Joe’s Notes: JJ Redick Went to Duke

I don’t want to like the JJ Redick hire. It’s annoying. It’s unserious. The Lakers, who hope to secure LeBron James’s services for the final two (?) years of his career, hired LeBron James’s podcast cohost. The Lakers, the most iconic team in the NBA, responded to the NBA–as–reality–TV movement by hiring one of its pioneers. The Lakers, villainous at their best, hired one of the biggest basketball villains of the 2000’s. JJ Redick is an obnoxious hire, and while the Dan Hurley dalliance at least knocked the production down a peg, the whole thing is too strong an embodiment of LeBron James’s NBA for many of us to stomach.

Unfortunately, I like the JJ Redick hire.

It’s risky. The downside is huge. If this falls on its face—and it might—it will play out in far more embarrassing fashion than it did with the last six hires. But the downside was there with any realistic candidate the Lakers could pick. The best sitting coaches were all entrenched in their current roles. Erik Spoelstra wasn’t going to leave Miami.

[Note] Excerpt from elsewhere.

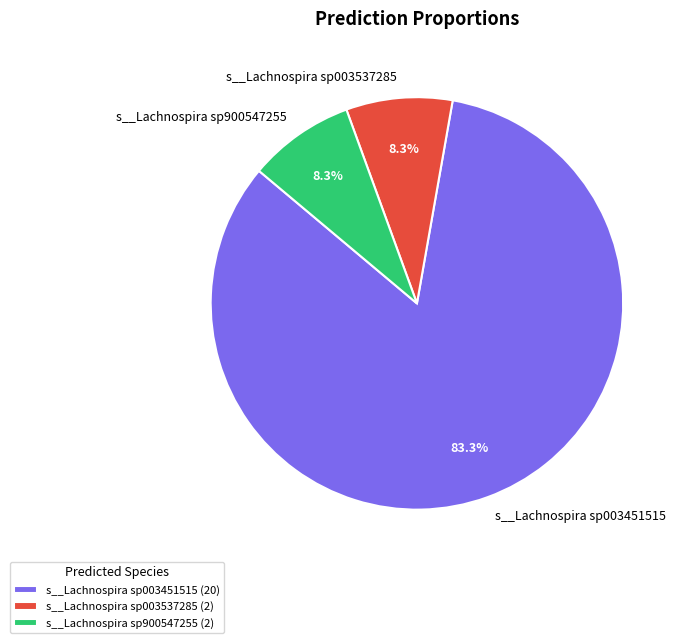

To the nearest percent, what portion does s__Lachnospira sp003451515 represent?

83%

Mike Malone wasn’t going to leave Nikola Jokić. Gregg Popovich wasn’t going to leave the Spurs, and at his age, he’ll soon be too old to do much besides run for president. The Lakers could have hired someone unproven but promising, but that didn’t work very well with Darvin Ham or Luke Walton or Byron Scott or even really Frank Vogel, whom it’s easy to forget won a championship. There was no Phil Jackson in the free agent coaching market. There was no slam dunk candidate.

Instead, the Lakers went with a recently retired player who’s well-respected and well-connected throughout the NBA. They brought a guy to Hollywood who’s used to the limelight. They signed a man who’s a big enough deal to not be intimidated by a stable of stars, or by one particular star in that stable who’s past his prime and prone to playing GM. (Sometimes, this even happens without his direct request. Sometimes, the Lakers do things LeBron James reportedly didn’t even ask for, like hiring his podcast cohost to be his head coach or preparing to draft a gamble in the form of his son.)

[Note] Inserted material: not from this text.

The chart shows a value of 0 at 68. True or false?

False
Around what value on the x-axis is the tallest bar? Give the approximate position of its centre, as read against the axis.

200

The concern with JJ Redick is the basketball part. He knows his X’s and O’s, but he isn’t some diamond-honed proven tactician. He knows how NBA teams operate, but he’s never operated one himself. The known factor is that he won’t shrink from the spotlight. The Lakers hired someone who will deal with the external factors well. On the basketball side of the equation, they’re content to hope.

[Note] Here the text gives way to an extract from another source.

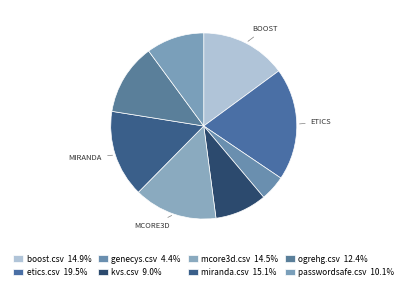

How many segments does this pie chart have?

8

I’m bullish on that basketball side, and for a possibly dumb reason: JJ Redick went to Duke. He’s a Duke graduate. I don’t mean this as some bow to Durham’s ivory tower, but I suppose that’s what it is. There’s a reason so many businesses and other organizations hire Duke graduates in their pursuit of effective leaders.

JJ Redick is thoughtful and intentional. He’s shrewd and savvy. He’s already demonstrated satisfactory familiarity with his vulnerabilities, with much of his campaign for the role reportedly centered on his plan to recruit top assistants. There’s a strategy vs. sales rift in the NBA, and Redick is firmly a sales-type. But that doesn’t mean he can’t figure out strategy, and it doesn’t mean he won’t. He’s ready for the drama. It won’t be a surprise if he figures out everything else.

Miscellany

  • The Panthers are still the favorites, being the better hockey team and holding that one-game lead, but is Connor McDavid the Conn Smythe favorite now? Futures markets are inefficient, and for individual awards they’re often a horse race, but markets are heavily on his side. As a huge dork, I do love when MVP awards go to players who lost. How valuable a player is impacts his or her team’s chance of winning, but individual player value and team success are loosely correlated.
  • Another thing I love, as a huge dork, is NASCAR going to New Hampshire around the summer solstice. I’m pretty sure that’s the northernmost race, with Road America off the schedule and Portland and Montreal not on it.